DIA erkundet weiterhin Möglichkeiten, die Sicherheit, Skalierbarkeit und Compliance der Datenbereitstellung sowohl für institutionelle als auch für DeFi-Akteure zu erhöhen, um das Ökosystem wachsen zu lassen und das Vertrauen in die noch junge DeFi-Branche weiter zu stärken.

 

Über DIA

DIA (Decentralised Information Asset) ist eine Open-Source-Finanzinformationsplattform, die kryptowirtschaftliche Anreize zur Datenbeschaffung und -validierung nutzt. Marktakteure können Finanz- und Digital Asset-Daten bereitstellen, teilen und nutzen.

Über IBM Cloud: https://www.ibm.com/de-de/cloud

 

Kontakt für Journalisten:

Barbara Jax

IBM Unternehmenskommunikation

e-mail: barbara.jax@at.ibm.com

Mobil: +43.664.618 7237


[1] Encryption Keys und kryptografische Operationen werden mit einem HSM der höchsten Zertifizierungsstufe geschützt - mit Hyper Protect Crypto Services: FIPS 140-2 Level 4.

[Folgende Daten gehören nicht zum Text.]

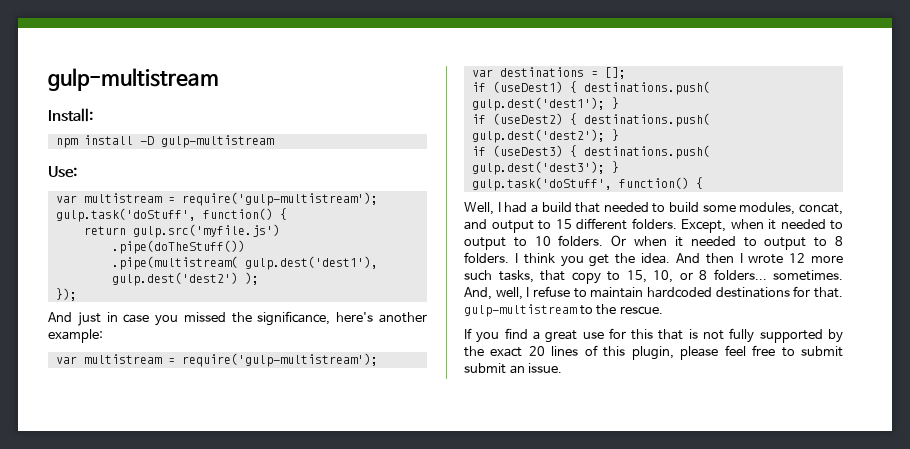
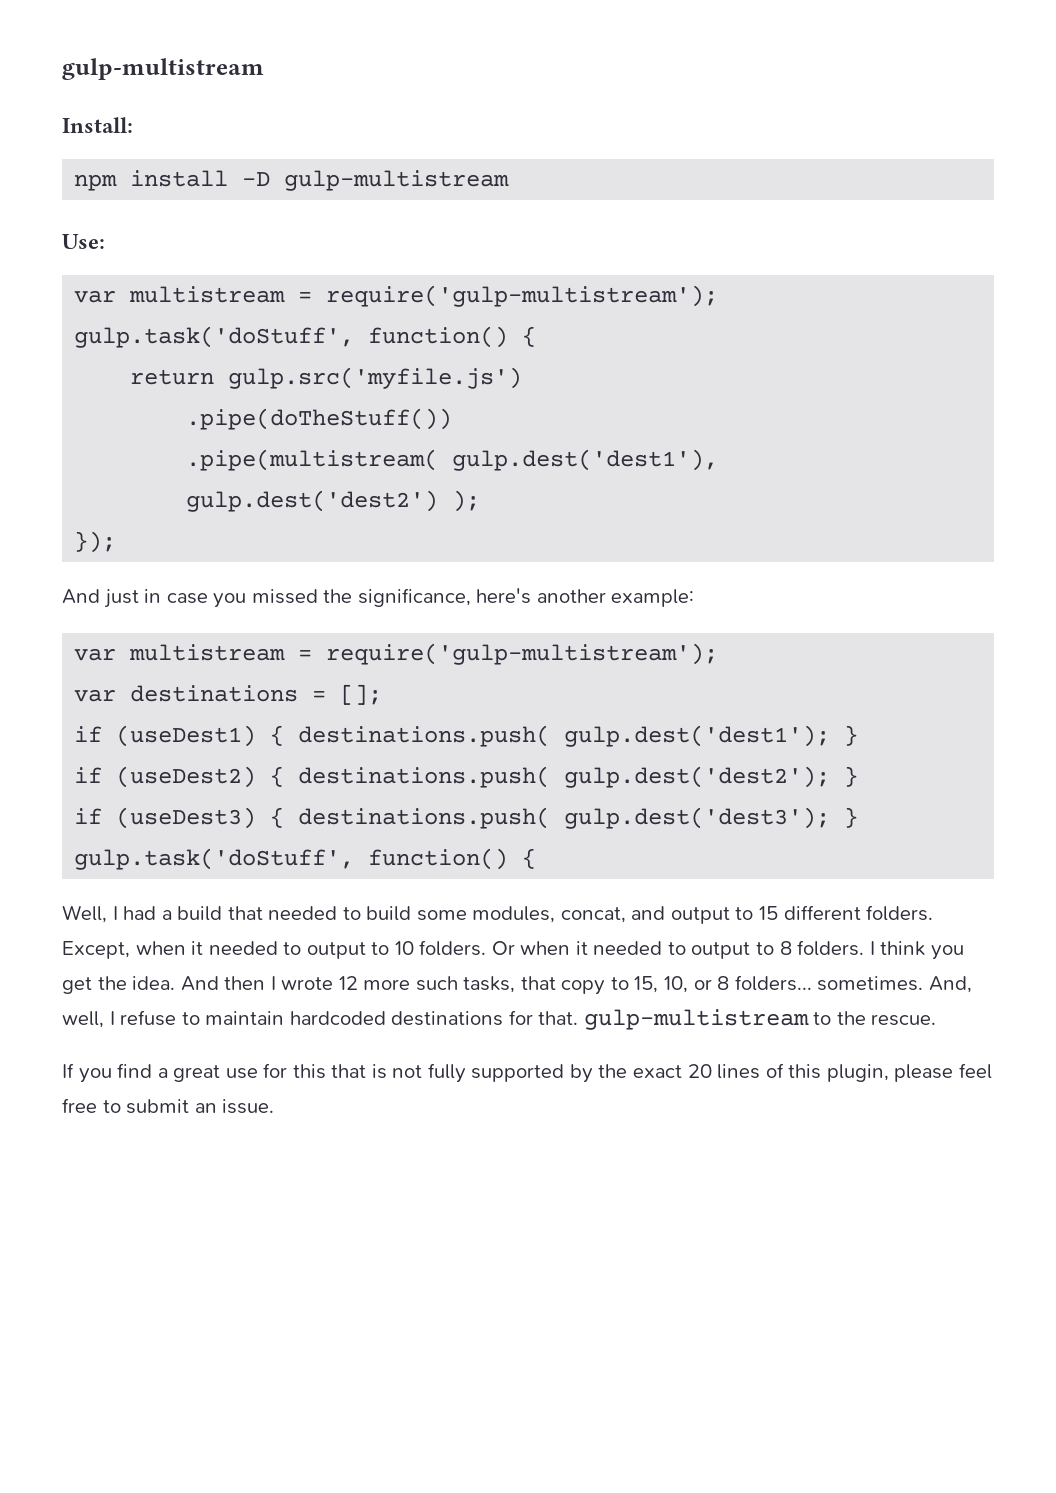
[464,363,506,374] submit -> (190, 1106) none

[2] Basierend auf IBM Hyper Protect Crypto Service, dem einzigen Public-Cloud-fähigen, nach FIPS 140-2 Level 4 zertifizierten Hardware Security Module (HSM). FIPS 140-2 Security Level 4 bietet die höchste in diesem Standard definierte Sicherheitsstufe. Auf dieser Sicherheitsstufe bieten die physischen Sicherheitsmechanismen eine umfassende Schutzhülle um das kryptografische Modul mit dem Ziel, alle nicht autorisierten Versuche eines physischen Zugriffs zu erkennen und darauf zu reagieren.